As Associate Professor at Brown, JRR extended his research interests from mechanics to the physics and thermodynamics aspects of fracture phenomena. He worked with his student N. Levy on the prediction of temperature rise by plastic deformation at a moving or stationary crack-tip. When applied to a set of aluminum and mild steel alloys, this work helped to explain the experimentally observed relationship between the temperature-dependent toughness and the loading rate. Other accomplishments included his work with his student Dennis Tracey on the ductile void growth in a triaxial stress field. This work clarified the mechanism of void growth under applied stress in ductile metals. The role of large crack tip geometry changes in plane strain fracture was quantified in a paper with M. Johnson. He also actively participated in the development of formulations for finite element computations. He directed Ph.D. thesis research in computational fracture mechanics by Dennis Tracey. He interacted with Pedro Marcal, a faculty colleague and the founding developer of the MARC finite element code, and with Dave Hibbitt, Marcal’s graduate student and the co-developer of the ABAQUS code. Together, they developed an appropriate numerical algorithm to compute large strains and large displacements in the finite element code. This scheme has been implemented in many general purpose finite element codes such as MARC, ABAQUS and ANSYS.

With another faculty colleague, Joseph Kestin, JRR worked on the application of thermodynamics to strained solids. For example, although the chemical potential is well-defined in fluids, the proper definition in solids is not clear. A paper by Kestin and Rice helped to clarify the concept and served as a starting point to extend JRR’s developing interest in high temperature fracture, namely, creep and creep rupture.

▶ GIVEN INFORMATION
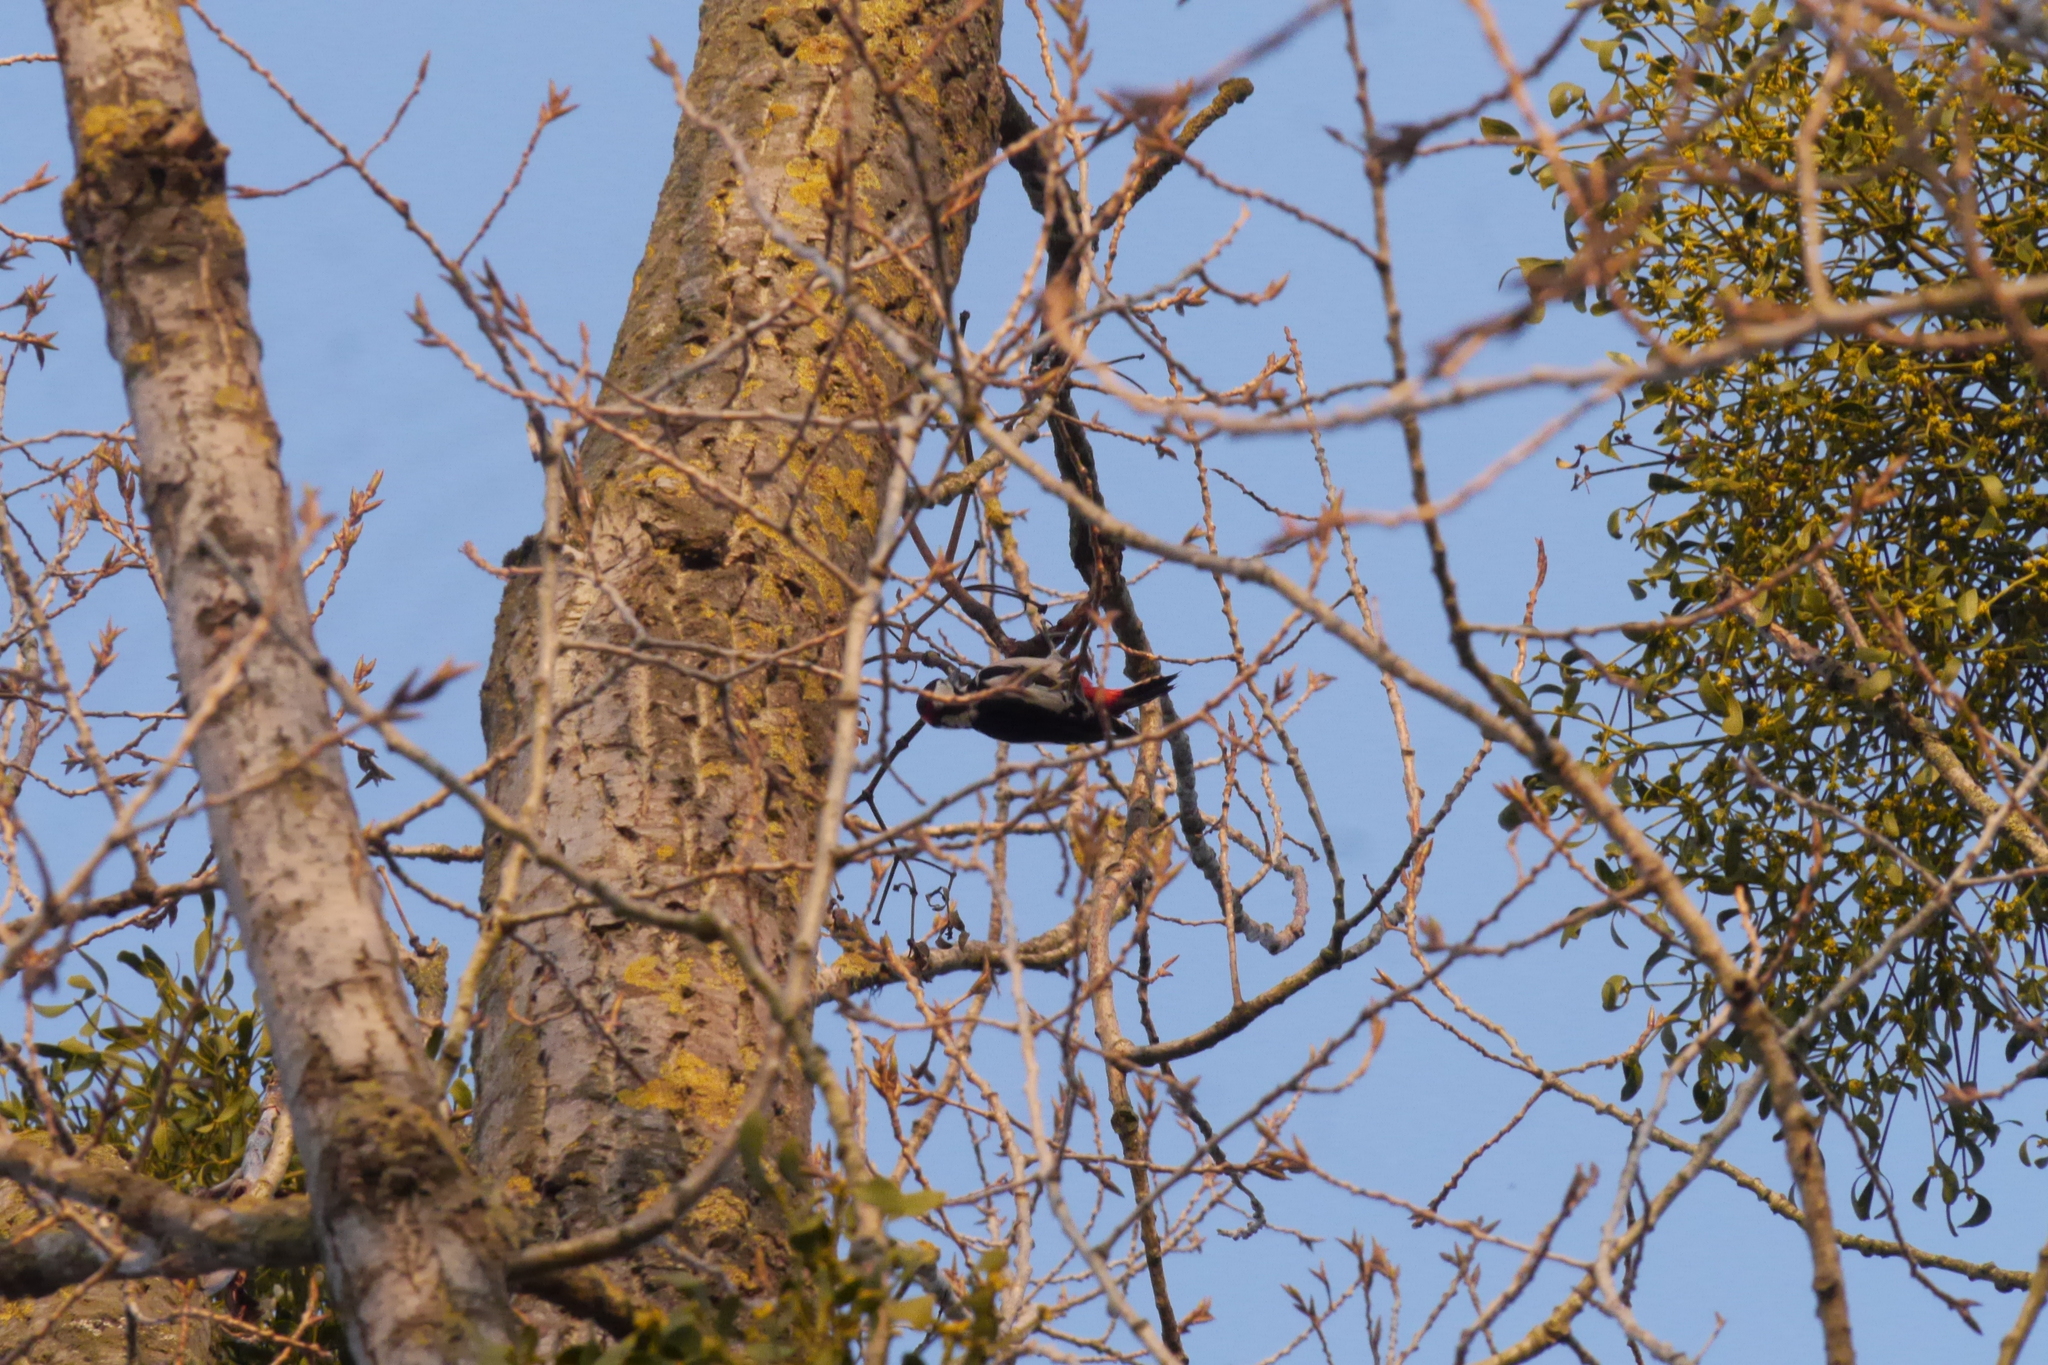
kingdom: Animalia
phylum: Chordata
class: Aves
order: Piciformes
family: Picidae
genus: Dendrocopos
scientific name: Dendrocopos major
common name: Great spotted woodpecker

* * *

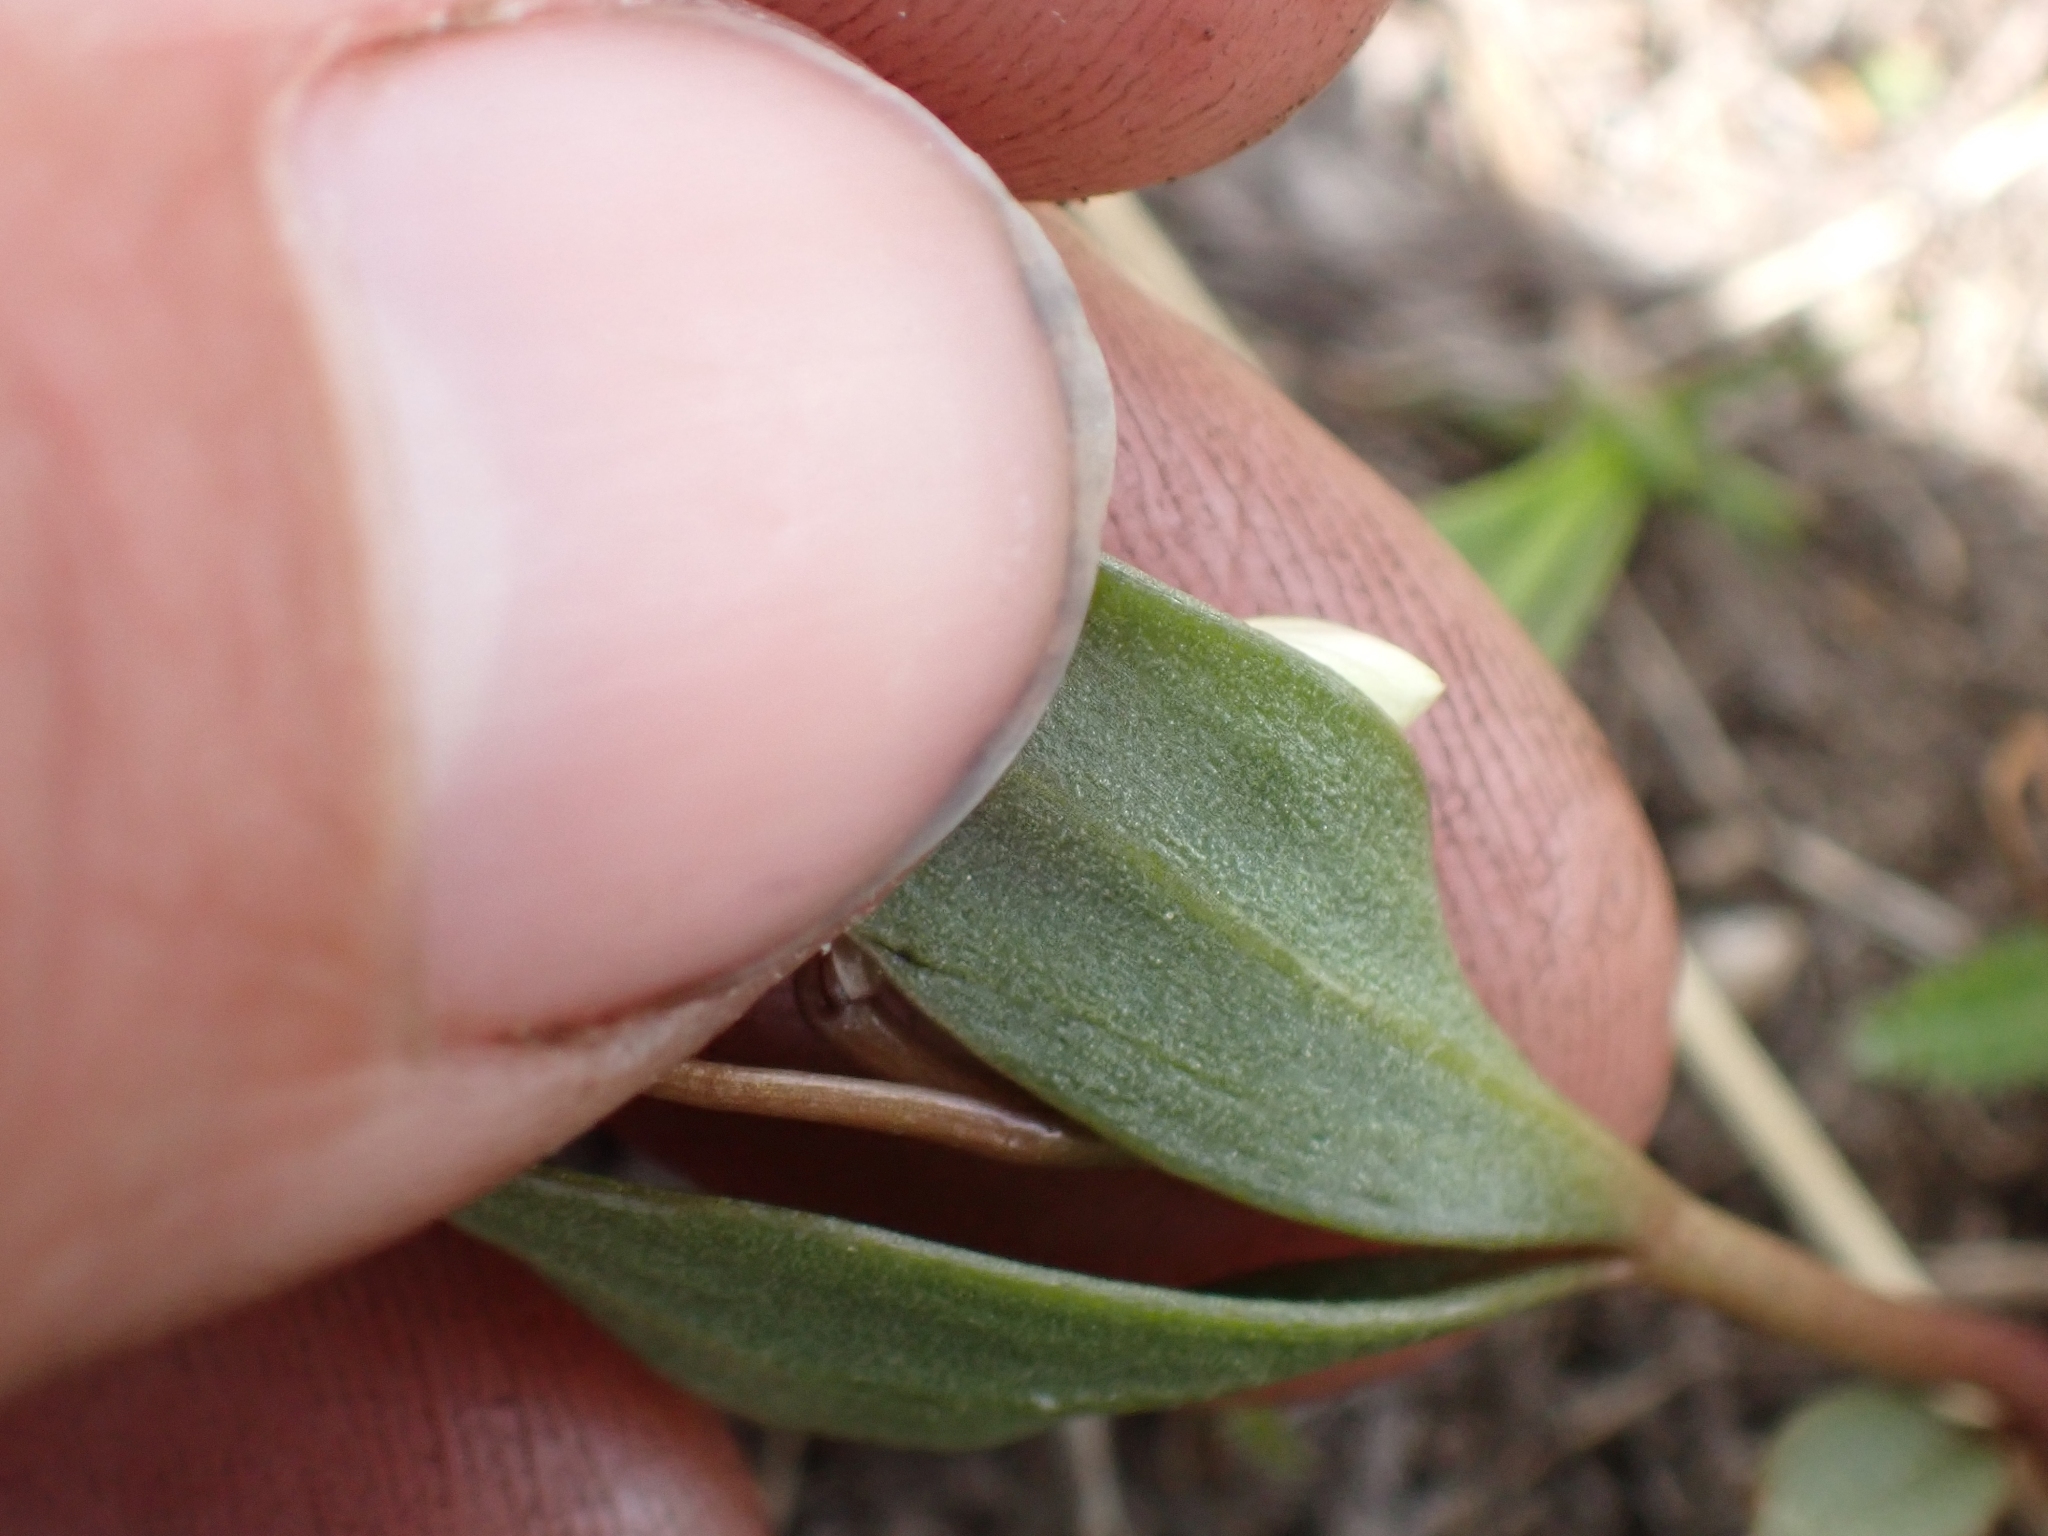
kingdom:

▶ TASK SET
[a] Render this sentence from the passage on fracture research into Spanish: "This work clarified the mechanism of void growth under applied stress in ductile metals."
[b] Reproduce the passage on fracture research verbatim, everything from "With another faculty" down to "and creep rupture.".
The material has no connection to the passage on fracture research.

▶ IN RESPONSE
[a] Este trabajo aclaró el mecanismo de crecimiento de cavidades bajo tensión aplicada en metales dúctiles.

[b]
With another faculty colleague, Joseph Kestin, JRR worked on the application of thermodynamics to strained solids. For example, although the chemical potential is well-defined in fluids, the proper definition in solids is not clear. A paper by Kestin and Rice helped to clarify the concept and served as a starting point to extend JRR’s developing interest in high temperature fracture, namely, creep and creep rupture.